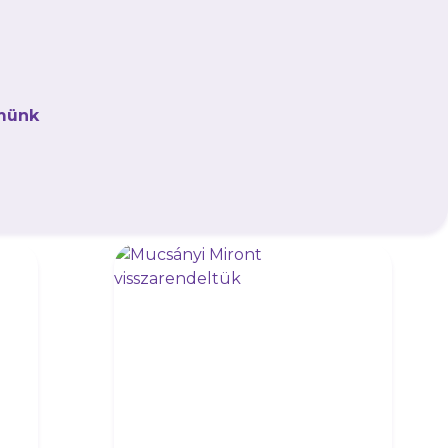
kőzéseket és exkluzív tartalmakat elsőként!
münk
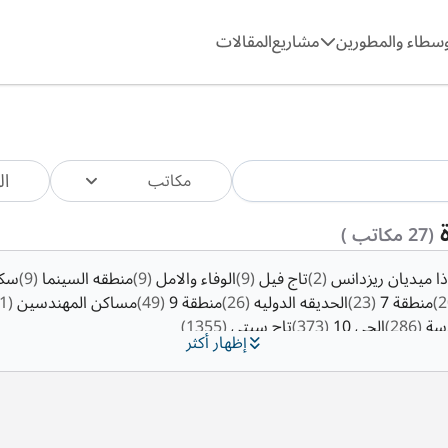
وسطاء والمطورين
مشاريع
المقالات
ال
مكاتب
ة
(27 مكاتب )
ذا ميديان ريزدانس
(2)
تاج فيل
(9)
الوفاء والامل
(9)
منطقه السينما
(9)
سك
منطقة 7
(23)
الحديقه الدوليه
(26)
منطقة 9
(49)
مساكن المهندسين
(51)
دسة
(286)
الحى 10
(373)
تاج سيتي
(1355)
إظهار أكثر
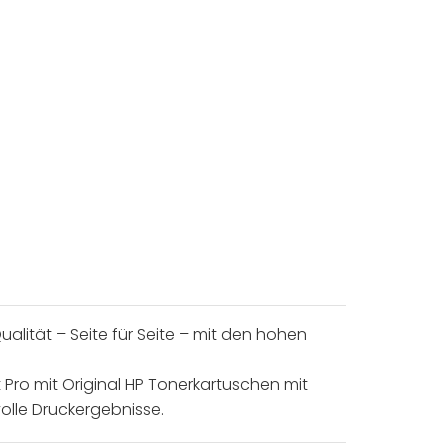
alität – Seite für Seite – mit den hohen
 Pro mit Original HP Tonerkartuschen mit
volle Druckergebnisse.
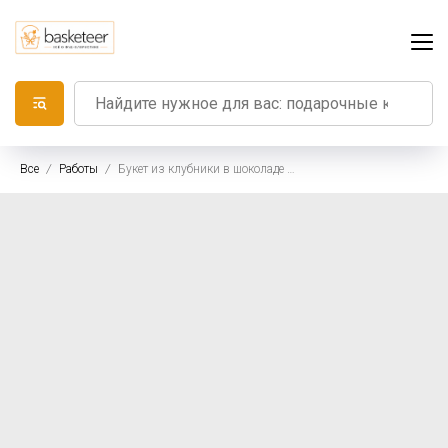
Все
Работы
Букет из клубники в шоколаде "Ruby"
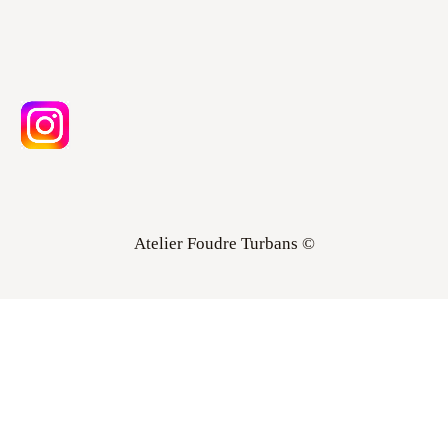
Atelier Foudre Turbans ©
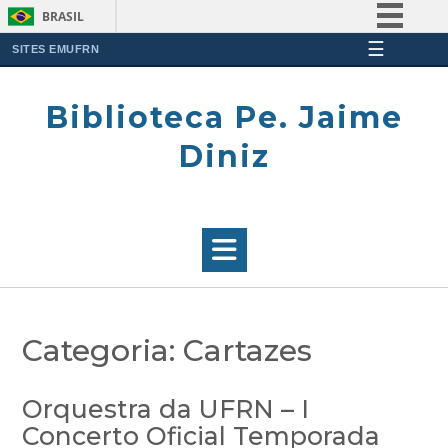
BRASIL
☰
Simplifique!
SITES EMUFRN
Skip
Comunica BR
to
Biblioteca Pe. Jaime
Participe
content
Acesso à informação
Diniz
Legislação
Canais
Categoria:
Cartazes
Orquestra da UFRN – I
Concerto Oficial Temporada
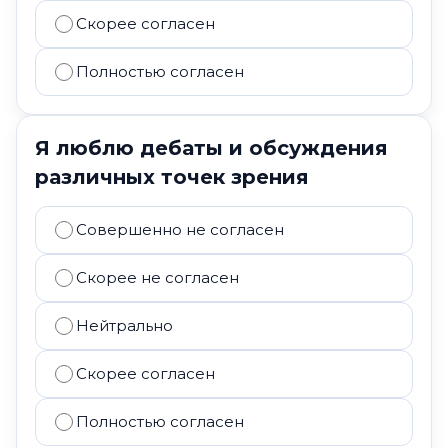
Скорее согласен
Полностью согласен
Я люблю дебаты и обсуждения
различных точек зрения
Совершенно не согласен
Скорее не согласен
Нейтрально
Скорее согласен
Полностью согласен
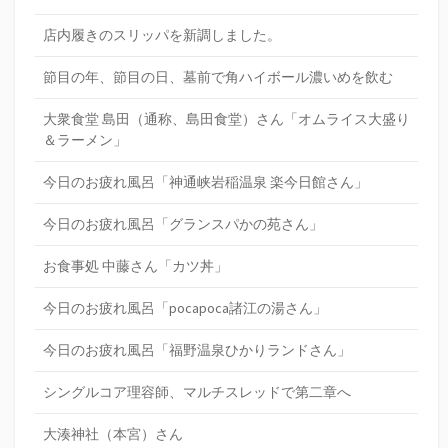
店内履きのスリッパを新調しました。
節目の年、節目の日、墓前で角ハイボール濃いめを飲む
大衆食堂 島田（通称、島田食堂）さん「オムライス大盛り
＆ラーメン」
今日のお疲れ風呂「神通峡岩稲温泉 楽今日館さん」
今日のお疲れ風呂「グランスパかの苑さん」
お食事処 中藤さん「カツ丼」
今日のお疲れ風呂「pocapoca諸江の湯さん」
今日のお疲れ風呂「福野温泉ひかりランドさん」
シングルコア理容師、マルチスレッドで第二章へ
大湊神社（本宮）さん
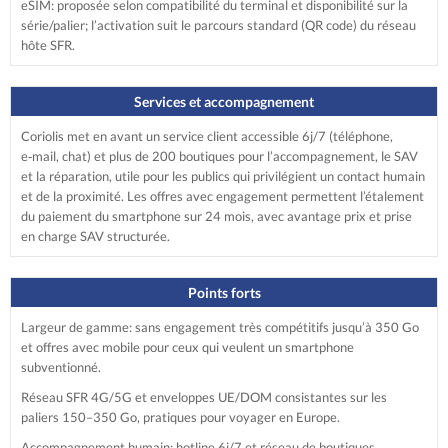
eSIM: proposée selon compatibilité du terminal et disponibilité sur la
série/palier; l’activation suit le parcours standard (QR code) du réseau
hôte SFR.
Services et accompagnement
Coriolis met en avant un service client accessible 6j/7 (téléphone,
e‑mail, chat) et plus de 200 boutiques pour l’accompagnement, le SAV
et la réparation, utile pour les publics qui privilégient un contact humain
et de la proximité. Les offres avec engagement permettent l’étalement
du paiement du smartphone sur 24 mois, avec avantage prix et prise
en charge SAV structurée.
Points forts
Largeur de gamme: sans engagement très compétitifs jusqu’à 350 Go
et offres avec mobile pour ceux qui veulent un smartphone
subventionné.
Réseau SFR 4G/5G et enveloppes UE/DOM consistantes sur les
paliers 150–350 Go, pratiques pour voyager en Europe.
Accompagnement humain: hotline 6j/7 et réseau de boutiques,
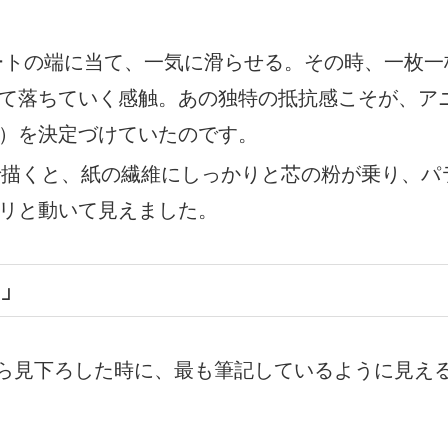
トの端に当て、一気に滑らせる。その時、一枚一
て落ちていく感触。あの独特の抵抗感こそが、ア
）を決定づけていたのです。
で描くと、紙の繊維にしっかりと芯の粉が乗り、パ
リと動いて見えました。
」
ら見下ろした時に、最も筆記しているように見え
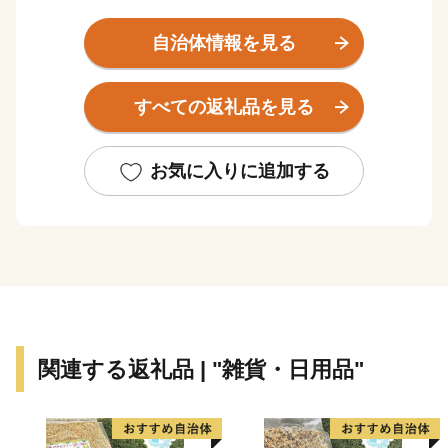
まれた静岡市は、四季折々の旬彩や、海の幸などの豊な
食材、そして富士山を借景した風光明媚な景観が自慢で
自治体情報を見る
す。
すべての返礼品を見る
そんな静岡市の「素敵」を、「しぞ～かふるさと応援寄
附金」を通じてお伝えします。
是非一度、静岡市へお越しいただき、その魅力を感じて
お気に入りに追加する
下さい。
■お礼の品の配送について
入金確認後、約2週間～1ヶ月ほどでお届けとなり、一部
商品以外、お届け希望日時を指定することはできませ
ん。
関連する返礼品 | "雑貨・日用品"
(お届け時期の決まっているものは返礼品詳細ページに
記載しています。)
尚、長期不在等により返礼品をお受取りできなかった場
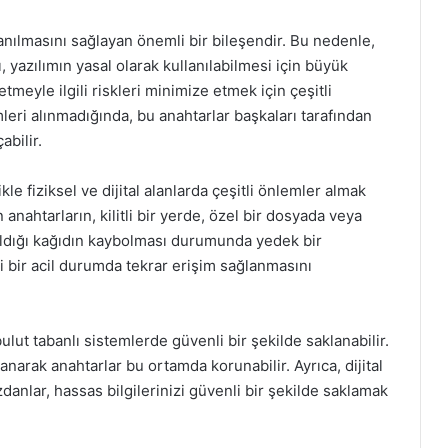
llanılmasını sağlayan önemli bir bileşendir. Bu nedenle,
 yazılımın yasal olarak kullanılabilmesi için büyük
etmeyle ilgili riskleri minimize etmek için çeşitli
eri alınmadığında, bu anahtarlar başkaları tarafından
abilir.
le fiziksel ve dijital alanlarda çeşitli önlemler almak
 anahtarların, kilitli bir yerde, özel bir dosyada veya
zıldığı kağıdın kaybolması durumunda yedek bir
i bir acil durumda tekrar erişim sağlanmasını
bulut tabanlı sistemlerde güvenli bir şekilde saklanabilir.
anarak anahtarlar bu ortamda korunabilir. Ayrıca, dijital
zdanlar, hassas bilgilerinizi güvenli bir şekilde saklamak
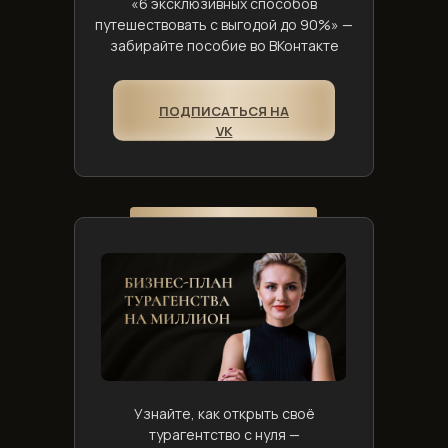
«6 эксклюзивных способов
путешествовать с выгодой до 90%» —
забирайте пособие во ВКонтакте
ПОДПИСАТЬСЯ НА
VK
Узнайте, как открыть своё
турагентство с нуля —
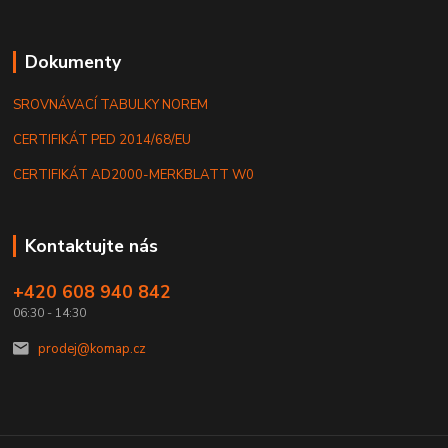
Dokumenty
SROVNÁVACÍ TABULKY NOREM
CERTIFIKÁT PED 2014/68/EU
CERTIFIKÁT AD2000-MERKBLATT W0
Kontaktujte nás
+420 608 940 842
06:30 - 14:30
prodej@komap.cz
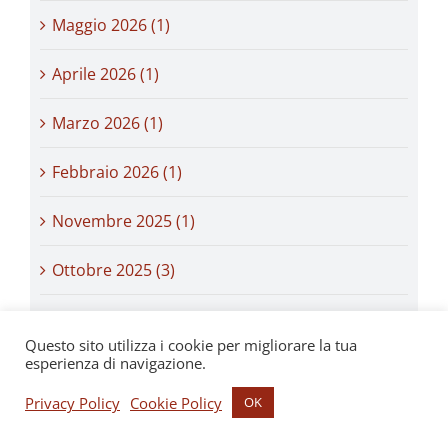
Maggio 2026 (1)
Aprile 2026 (1)
Marzo 2026 (1)
Febbraio 2026 (1)
Novembre 2025 (1)
Ottobre 2025 (3)
Settembre 2025 (1)
Questo sito utilizza i cookie per migliorare la tua
esperienza di navigazione.
Luglio 2025 (2)
Privacy Policy
Cookie Policy
OK
Giugno 2025 (1)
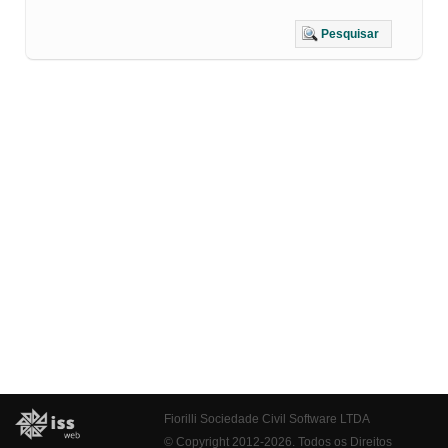
Pesquisar
Fiorilli Sociedade Civil Software LTDA
© Copyright 2012-2026. Todos os Direitos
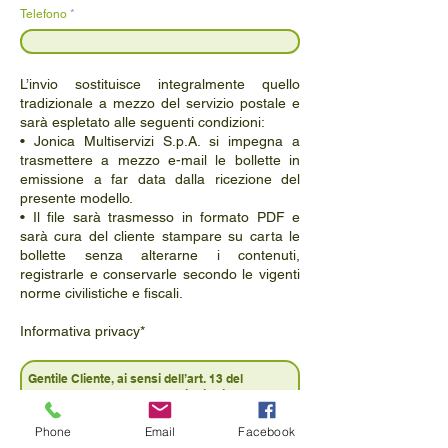
Telefono
L’invio sostituisce integralmente quello
tradizionale a mezzo del servizio postale e
sarà espletato alle seguenti condizioni:
• Jonica Multiservizi S.p.A. si impegna a
trasmettere a mezzo e-mail le bollette in
emissione a far data dalla ricezione del
presente modello.
• Il file sarà trasmesso in formato PDF e
sarà cura del cliente stampare su carta le
bollette senza alterarne i contenuti,
registrarle e conservarle secondo le vigenti
norme civilistiche e fiscali.
Informativa privacy*
Phone
Email
Facebook
Accetto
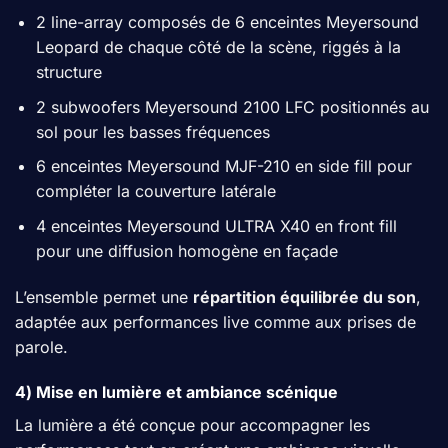
2 line-array composés de 6 enceintes Meyersound
Leopard de chaque côté de la scène, riggés à la
structure
2 subwoofers Meyersound 2100 LFC positionnés au
sol pour les basses fréquences
6 enceintes Meyersound MJF-210 en side fill pour
compléter la couverture latérale
4 enceintes Meyersound ULTRA X40 en front fill
pour une diffusion homogène en façade
L’ensemble permet une
répartition équilibrée du son
,
adaptée aux performances live comme aux prises de
parole.
4) Mise en lumière et ambiance scénique
La lumière a été conçue pour accompagner les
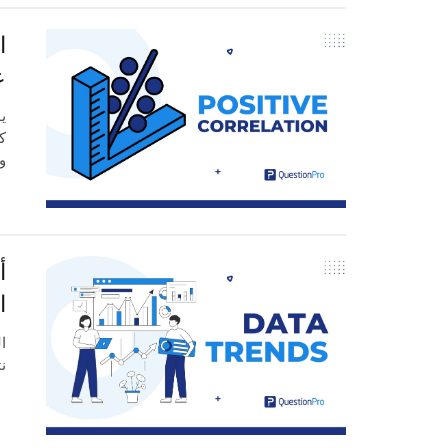
ا
ع
ي
ك
و
ا
ا
ن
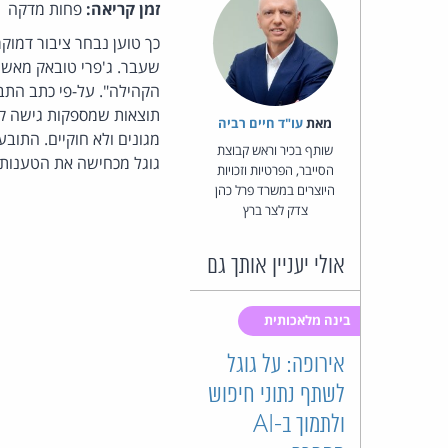
זמן קריאה:
פחות מדקה
כך טוען נבחר ציבור דמוק
שעבר. ג'פרי טובאק מאשים
הקהילה". על-פי כתב התבי
תוצאות שמספקות גישה קלה
מאת‏
עו"ד חיים רביה
מגונים ולא חוקיים. התובע
שותף בכיר וראש קבוצת
גוגל מכחישה את הטענות ב
הסייבר, הפרטיות וזכויות
היוצרים במשרד פרל כהן
צדק לצר ברץ
אולי יעניין אותך גם
בינה מלאכותית
אירופה: על גוגל
לשתף נתוני חיפוש
ולתמוך ב-AI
****************************************
=== Required action ===
Your answer must be the lines from the one holding "compléter la couverture latérale" through the final line of the records above, exactly as written and without any pictures.

=== Solution for this task ===
compléter la couverture latérale
4 enceintes Meyersound ULTRA X40 en front fill
pour une diffusion homogène en façade
L’ensemble permet une
répartition équilibrée du son
,
adaptée aux performances live comme aux prises de
parole.
4) Mise en lumière et ambiance scénique
La lumière a été conçue pour accompagner les
ا
ع
ي
ك
و
ا
ا
ن
זמן קריאה:
פחות מדקה
כך טוען נבחר ציבור דמוק
שעבר. ג'פרי טובאק מאשים
הקהילה". על-פי כתב התבי
תוצאות שמספקות גישה קלה
מאת‏
עו"ד חיים רביה
מגונים ולא חוקיים. התובע
שותף בכיר וראש קבוצת
גוגל מכחישה את הטענות ב
הסייבר, הפרטיות וזכויות
היוצרים במשרד פרל כהן
צדק לצר ברץ
אולי יעניין אותך גם
בינה מלאכותית
אירופה: על גוגל
לשתף נתוני חיפוש
ולתמוך ב-AI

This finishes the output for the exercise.